Exercise brief: Rename "SECRET2_DIGEST" to "SECRET2_HASH" everywhere it occurs in the rows below, and give the lines again with nothing else changed.
:::::
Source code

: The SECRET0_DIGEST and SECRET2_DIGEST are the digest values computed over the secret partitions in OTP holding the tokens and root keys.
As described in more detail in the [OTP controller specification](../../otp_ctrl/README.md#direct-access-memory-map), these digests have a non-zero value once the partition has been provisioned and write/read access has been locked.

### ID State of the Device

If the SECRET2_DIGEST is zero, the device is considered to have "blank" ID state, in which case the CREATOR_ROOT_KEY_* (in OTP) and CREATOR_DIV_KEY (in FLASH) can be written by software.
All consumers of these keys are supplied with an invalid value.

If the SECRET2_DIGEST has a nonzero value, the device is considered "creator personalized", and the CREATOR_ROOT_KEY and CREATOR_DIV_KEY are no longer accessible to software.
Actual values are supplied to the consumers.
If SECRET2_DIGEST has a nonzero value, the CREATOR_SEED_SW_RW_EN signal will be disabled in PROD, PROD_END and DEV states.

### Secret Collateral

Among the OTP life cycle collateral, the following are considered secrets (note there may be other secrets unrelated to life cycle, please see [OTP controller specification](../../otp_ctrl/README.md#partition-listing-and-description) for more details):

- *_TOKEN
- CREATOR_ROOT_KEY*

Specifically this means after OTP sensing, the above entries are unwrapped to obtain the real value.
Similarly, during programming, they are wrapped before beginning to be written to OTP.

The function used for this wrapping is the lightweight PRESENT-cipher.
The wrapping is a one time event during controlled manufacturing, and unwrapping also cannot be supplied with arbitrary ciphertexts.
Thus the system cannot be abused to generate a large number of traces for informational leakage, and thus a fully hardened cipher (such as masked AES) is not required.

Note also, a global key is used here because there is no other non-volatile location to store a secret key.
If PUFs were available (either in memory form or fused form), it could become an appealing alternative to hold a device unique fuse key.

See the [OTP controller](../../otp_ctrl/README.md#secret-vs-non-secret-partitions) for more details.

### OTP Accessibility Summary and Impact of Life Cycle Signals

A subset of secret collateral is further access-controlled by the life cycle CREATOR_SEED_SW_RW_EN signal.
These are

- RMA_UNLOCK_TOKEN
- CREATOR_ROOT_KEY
:::::
Task answer:
Source code

: The SECRET0_DIGEST and SECRET2_HASH are the digest values computed over the secret partitions in OTP holding the tokens and root keys.
As described in more detail in the [OTP controller specification](../../otp_ctrl/README.md#direct-access-memory-map), these digests have a non-zero value once the partition has been provisioned and write/read access has been locked.

### ID State of the Device

If the SECRET2_HASH is zero, the device is considered to have "blank" ID state, in which case the CREATOR_ROOT_KEY_* (in OTP) and CREATOR_DIV_KEY (in FLASH) can be written by software.
All consumers of these keys are supplied with an invalid value.

If the SECRET2_HASH has a nonzero value, the device is considered "creator personalized", and the CREATOR_ROOT_KEY and CREATOR_DIV_KEY are no longer accessible to software.
Actual values are supplied to the consumers.
If SECRET2_HASH has a nonzero value, the CREATOR_SEED_SW_RW_EN signal will be disabled in PROD, PROD_END and DEV states.

### Secret Collateral

Among the OTP life cycle collateral, the following are considered secrets (note there may be other secrets unrelated to life cycle, please see [OTP controller specification](../../otp_ctrl/README.md#partition-listing-and-description) for more details):

- *_TOKEN
- CREATOR_ROOT_KEY*

Specifically this means after OTP sensing, the above entries are unwrapped to obtain the real value.
Similarly, during programming, they are wrapped before beginning to be written to OTP.

The function used for this wrapping is the lightweight PRESENT-cipher.
The wrapping is a one time event during controlled manufacturing, and unwrapping also cannot be supplied with arbitrary ciphertexts.
Thus the system cannot be abused to generate a large number of traces for informational leakage, and thus a fully hardened cipher (such as masked AES) is not required.

Note also, a global key is used here because there is no other non-volatile location to store a secret key.
If PUFs were available (either in memory form or fused form), it could become an appealing alternative to hold a device unique fuse key.

See the [OTP controller](../../otp_ctrl/README.md#secret-vs-non-secret-partitions) for more details.

### OTP Accessibility Summary and Impact of Life Cycle Signals

A subset of secret collateral is further access-controlled by the life cycle CREATOR_SEED_SW_RW_EN signal.
These are

- RMA_UNLOCK_TOKEN
- CREATOR_ROOT_KEY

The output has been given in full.